Sergio Ortuño

Personal information
- Full name: Sergio Ortuño Díaz
- Date of birth: 2 March 1999 (age 27)
- Place of birth: Elda, Spain
- Height: 1.80 m (5 ft 11 in)
- Position: Midfielder

Team information
- Current team: Albacete

Youth career
- Eldense
- 2010–2014: Hércules
- 2014–2018: Deportivo La Coruña

Senior career*
- Years: Team / Apps / (Gls)
- 2017–2019: Deportivo B / 8 / (0)
- 2018: Laracha / 15 / (1)
- 2019: → Eldense (loan) / 18 / (3)
- 2019–2020: Hércules B / 28 / (2)
- 2020–2022: Eldense / 31 / (4)
- 2022–2023: Valladolid B / 17 / (1)
- 2022–2023: → Eldense (loan) / 37 / (3)
- 2023–2025: Eldense / 80 / (6)
- 2025–2026: Cádiz / 37 / (1)
- 2026–: Albacete / 0 / (0)

= Sergio Ortuño =

Spanish footballer (born 1999)

Sergio Ortuño Díaz (born 2 March 1999), sometimes known as Ortu, is a Spanish professional footballer who plays as a midfielder for Albacete Balompié.

==Career==
Born in Elda, Alicante, Valencian Community, Ortuño finished his formation with Deportivo de La Coruña, after representing Hércules CF and CD Eldense.
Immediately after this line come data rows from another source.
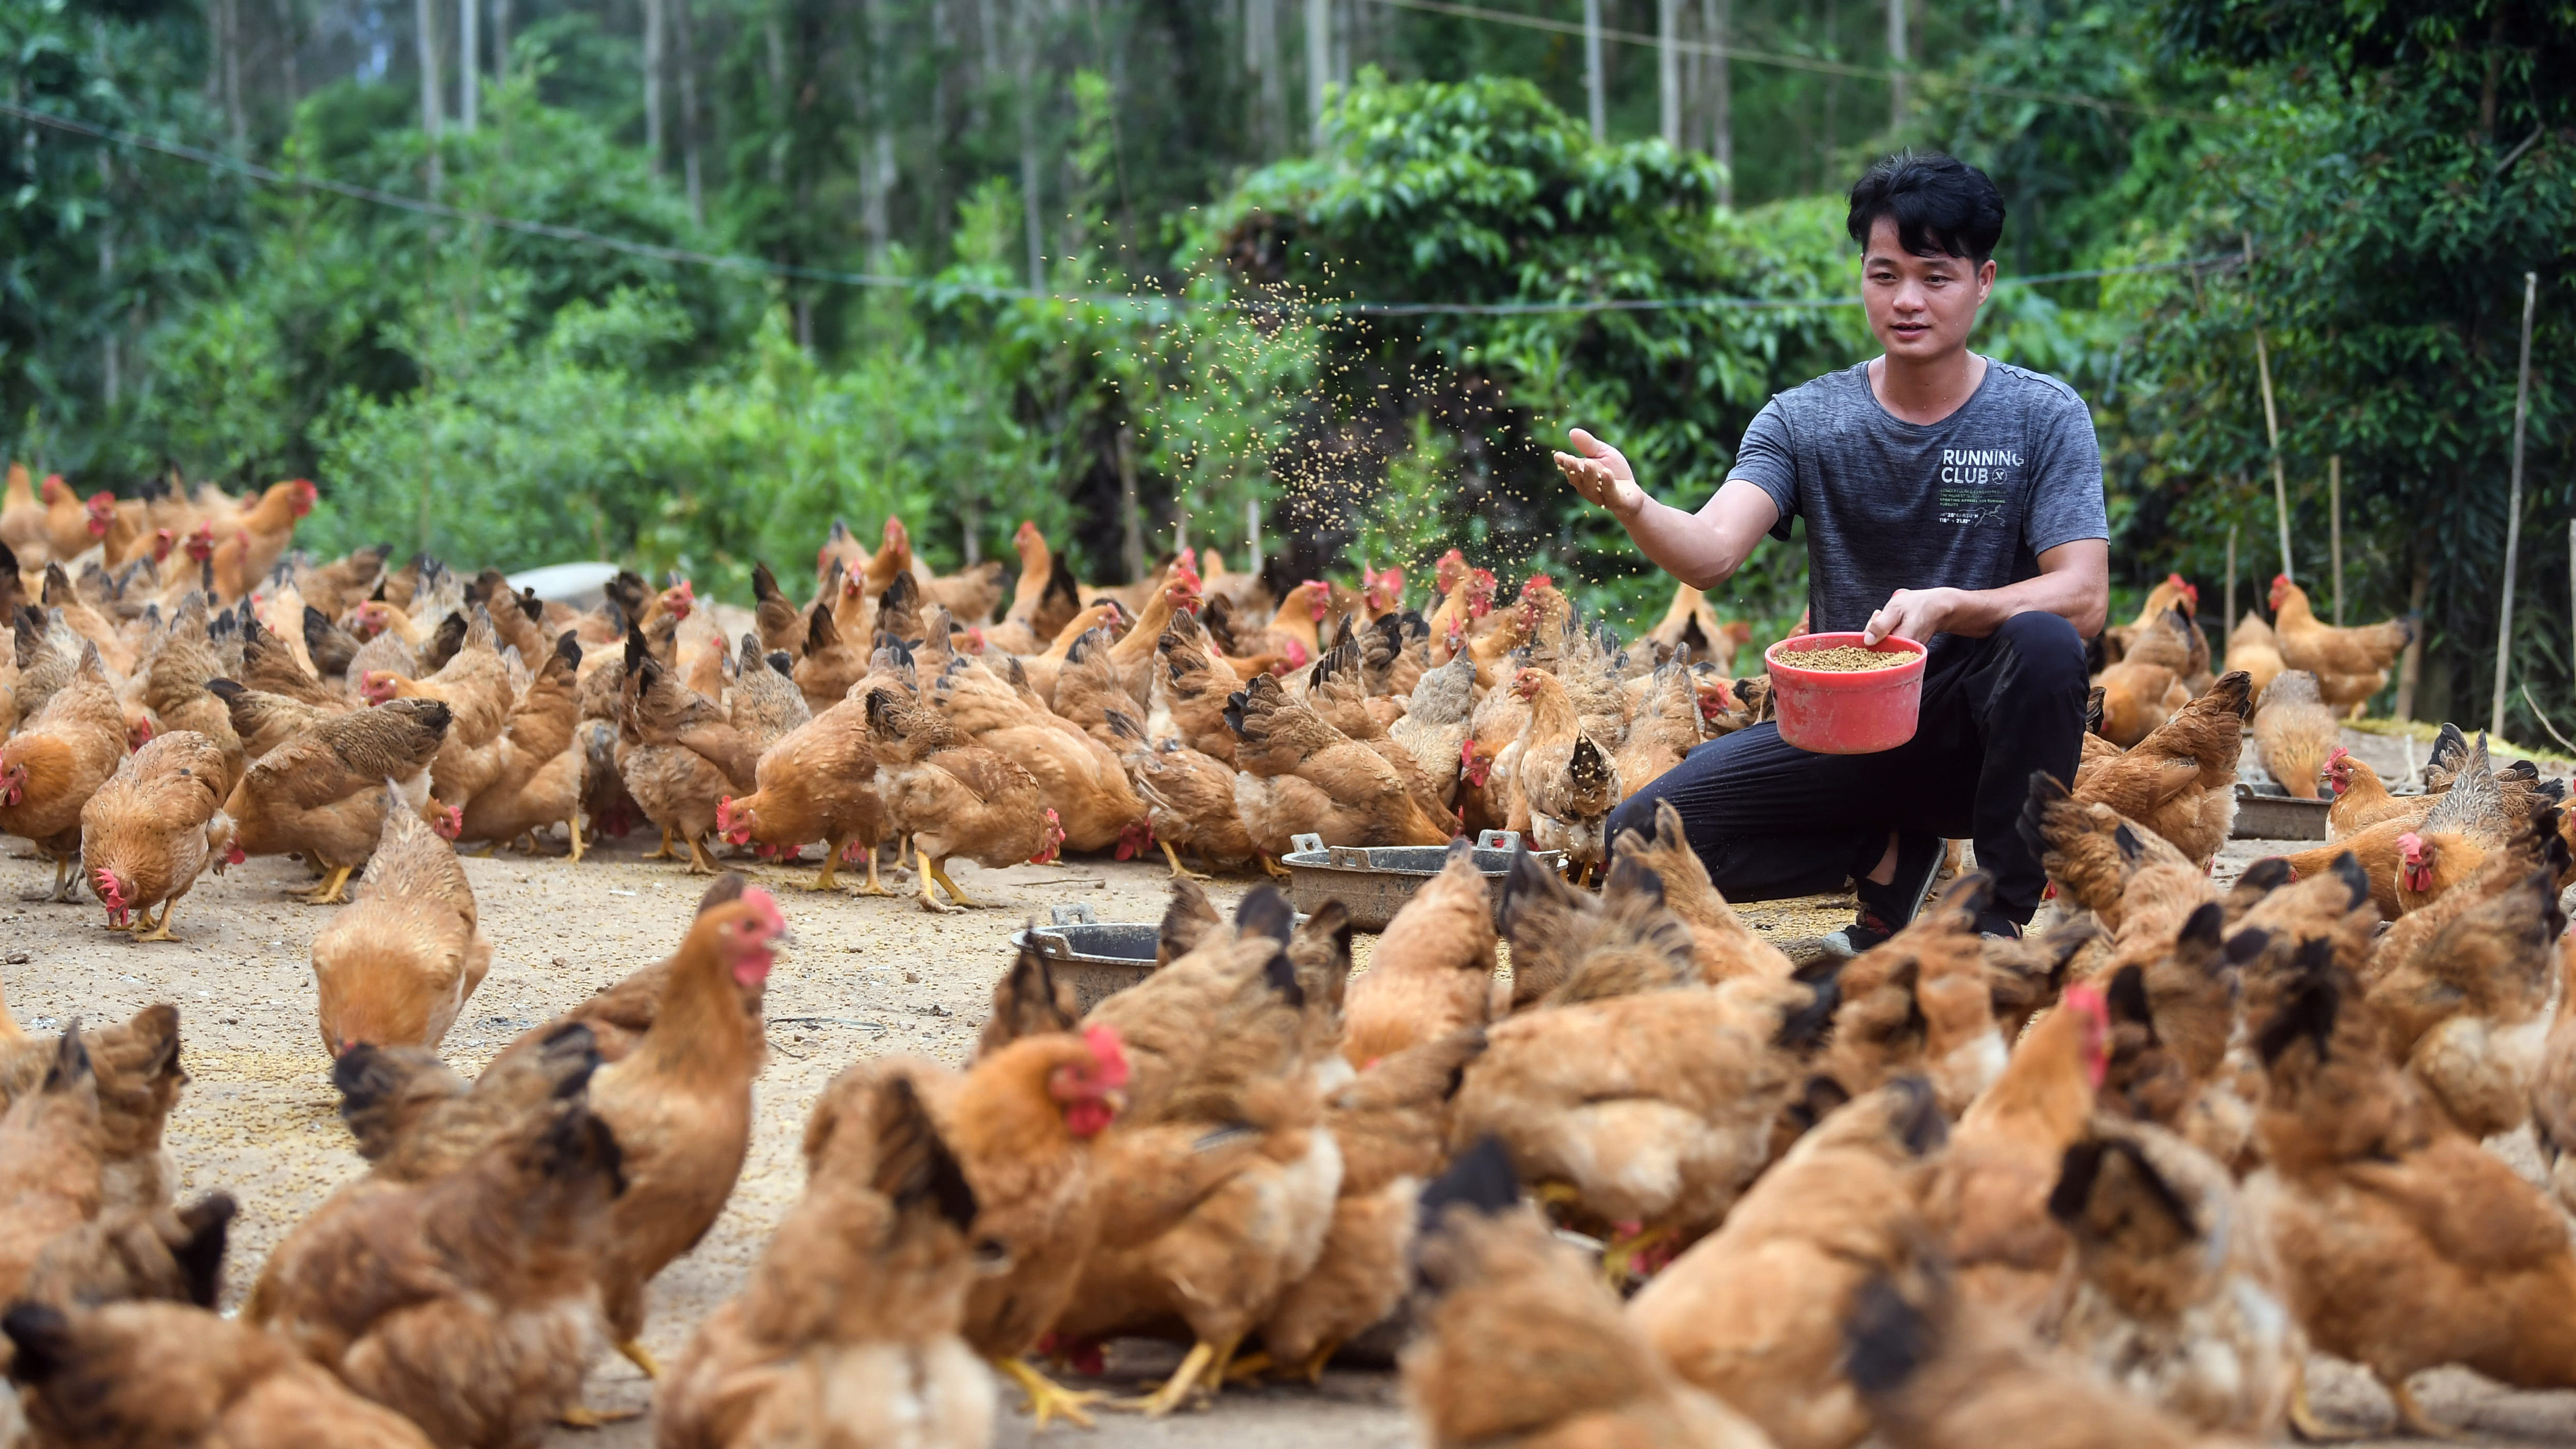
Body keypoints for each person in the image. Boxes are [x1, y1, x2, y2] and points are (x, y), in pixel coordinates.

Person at [1556, 152, 2108, 954]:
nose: (1907, 300)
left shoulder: (2042, 416)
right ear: (1861, 277)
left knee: (2046, 642)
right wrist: (1636, 506)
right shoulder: (1804, 420)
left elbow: (2084, 595)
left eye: (1935, 277)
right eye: (1885, 275)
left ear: (1983, 281)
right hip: (1849, 729)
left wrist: (1949, 606)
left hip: (1983, 741)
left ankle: (1995, 916)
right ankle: (1882, 854)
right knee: (1638, 842)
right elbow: (1710, 554)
He made his senior debut with the former's reserves on 15 October 2017, coming on as a second-half substitute in a 3–0 Segunda División B home win over CF Talavera de la Reina.

Ortuño was promoted to farm team Laracha CF in Tercera División ahead of the 2018–19 season, but was loaned back to former club Eldense on 21 December 2018. On 30 July 2019, he returned to Hércules and was assigned to the B-team also in the fourth division.

On 1 October 2020, Ortuño returned to Eldense on a permanent deal. On 25 January 2022, he agreed to a 18-month deal with Real Valladolid's reserves in Primera División RFEF, but returned to Eldense on loan on 14 July 2022.

Ortuño was an undisputed starter for the Azulgranas during the campaign, contributing with three goals in 44 appearances overall as the club returned to Segunda División after a 59-year absence. He signed a permanent contract with the club on 8 July 2023, and made his professional debut on 13 August, starting in a 1–0 away win over FC Cartagena.

Ortuño scored his first professional goal on 12 November 2023, netting Eldense's second in a 3–1 away win over FC Andorra. On 5 June 2025, after suffering relegation, he left the club, and signed a three-year deal with Cádiz CF eight days later.

On 2 July 2026, Ortuño moved to fellow second division side Albacete Balompié on a two-year contract.